運動時間が 3分以上 になる競技は、ローパワー系に分類されます。

このタイプでは
・グリコーゲン
・脂肪
を、酸素を取り込みながら エネルギー源として利用します。

競泳の長距離種目はもちろん、マラソンやテニスのように数時間に及ぶ競技もローパワー系に含まれます。

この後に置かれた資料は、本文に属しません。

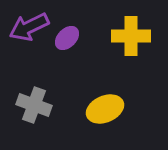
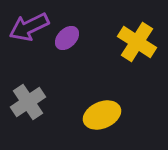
yellow cross: moved 6 px right, 6 px down; rotated 33 degrees clockwise
gray cross: moved 6 px left, 3 px up; rotated 36 degrees clockwise
yellow ellipse: moved 3 px left, 6 px down
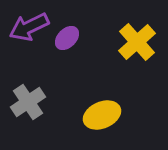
yellow cross: rotated 15 degrees clockwise
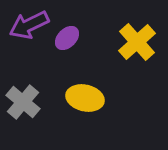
purple arrow: moved 2 px up
gray cross: moved 5 px left; rotated 16 degrees counterclockwise
yellow ellipse: moved 17 px left, 17 px up; rotated 36 degrees clockwise
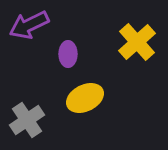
purple ellipse: moved 1 px right, 16 px down; rotated 45 degrees counterclockwise
yellow ellipse: rotated 39 degrees counterclockwise
gray cross: moved 4 px right, 18 px down; rotated 16 degrees clockwise
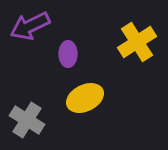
purple arrow: moved 1 px right, 1 px down
yellow cross: rotated 9 degrees clockwise
gray cross: rotated 24 degrees counterclockwise
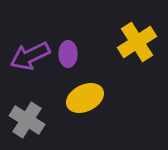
purple arrow: moved 30 px down
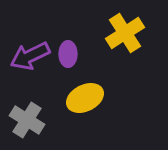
yellow cross: moved 12 px left, 9 px up
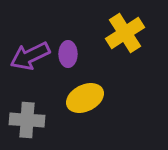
gray cross: rotated 28 degrees counterclockwise
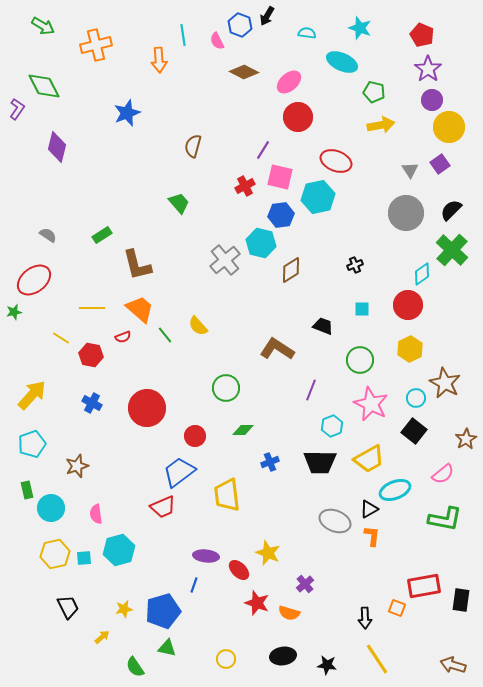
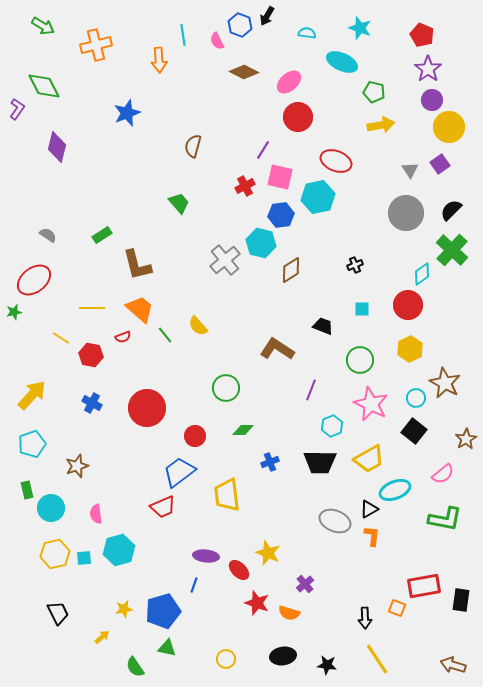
black trapezoid at (68, 607): moved 10 px left, 6 px down
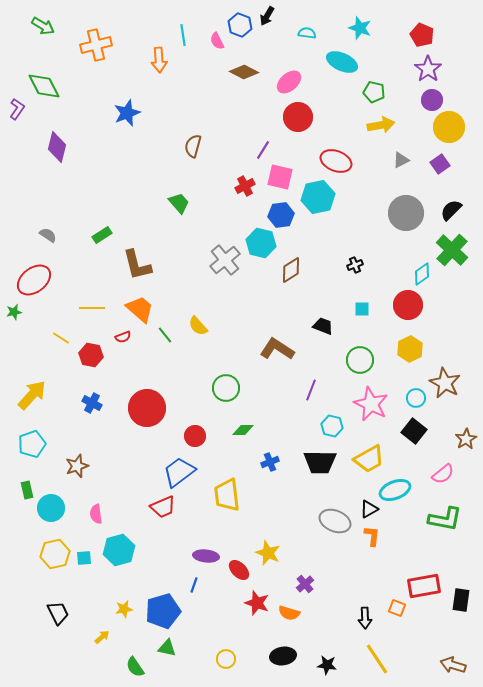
gray triangle at (410, 170): moved 9 px left, 10 px up; rotated 36 degrees clockwise
cyan hexagon at (332, 426): rotated 25 degrees counterclockwise
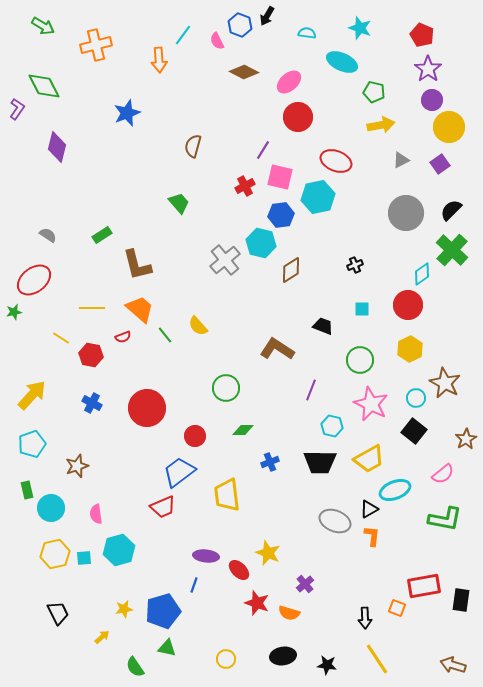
cyan line at (183, 35): rotated 45 degrees clockwise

持久系競技では「エネルギー切れ」を起こさない食事戦略がパフォーマンスを大きく左右します。


KN Swim Labとしての経験から

自分も、水泳指導だけでなくランニングやウエイトトレーニングも行い、競技や練習内容によって体の反応がまったく違う ことを何度も体感してきました。

特に感じるのは、
・瞬発系トレーニングの日
・持久系トレーニングの日

で、同じ食事をしていると明らかに調子がズレる ということです。

実際、持久系の練習が続く時期に糖質量が足りないと、後半の集中力やフォーム維持が落ちます。
練習中に空腹感を感じたときはもうダメ〜ってなりますね。

逆に、短時間・高強度の練習前に食事量が多すぎると、動きが重くなることもあります。

だからこそKN Swim Labでは、「何をどれだけ食べるか」ではなく、
「何のための練習か?」を軸に、食事を摂ることをおすすめします。

水泳ですと、練習はほとんど長距離ですよね。
ってことはやはり糖質をしっかり摂っておくことをおすすめします。
もちろんバランスよくが前提ですけどね。

競技・種目・年齢・練習内容によって、最適な答えは必ず違いますよってお話でした。